On Thursday, Poynter reported on a potential partnership
between Ohio University's E.W. Scripps School of Journalism and the U.S. Soccer Federation. Poynter initially made calls on the story with questions about the ethics of the arrangement. What degree of independence would the students have? Would they mostly be doing public relations?
But the story didn't focus on those questions. Instead, it centered on the possibility that the whole thing might not happen after excited students began contacting the U.S. Soccer Federation themselves and the federation put on the brakes.
But it did include this line: "Feeding the U.S. Soccer’s Twitter account and other media sites wouldn’t be a problem for students in the school’s public relations (Strategic Communication) track, but poses ethical issues for the student journalists."
And that's what Bill Reader, associate professor at Ohio University, took issue with. In a comment posted on the story
, Reader wrote:
It is unfair and unethical itself to level an allegation that there is some "ethical" impropriety with such an educational opportunity.
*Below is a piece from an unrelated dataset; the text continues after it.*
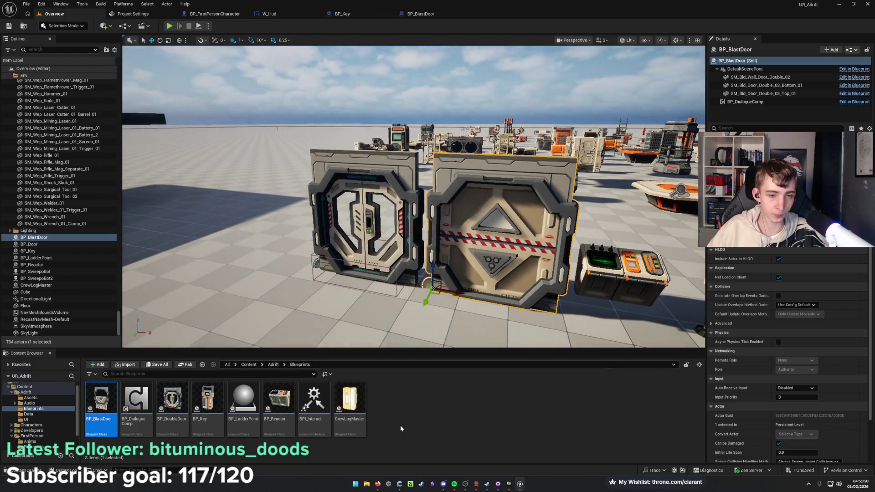
{"action": "left_click", "coordinate": [400, 429]}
College students are just that -- students -- who are free to take courses outside of their major areas of study or to get involved in activities that aren't within the "bubbles" of their chosen majors.
In the case of students interested in sports journalism, it would be foolish for them to not also take some courses about sports administration and marketing.
Kelly McBride, Poynter senior faculty, said Friday that a variety of opportunities exist for journalists now, and an opportunity like OU's partnership prepares students for "a really confusing world of journalism."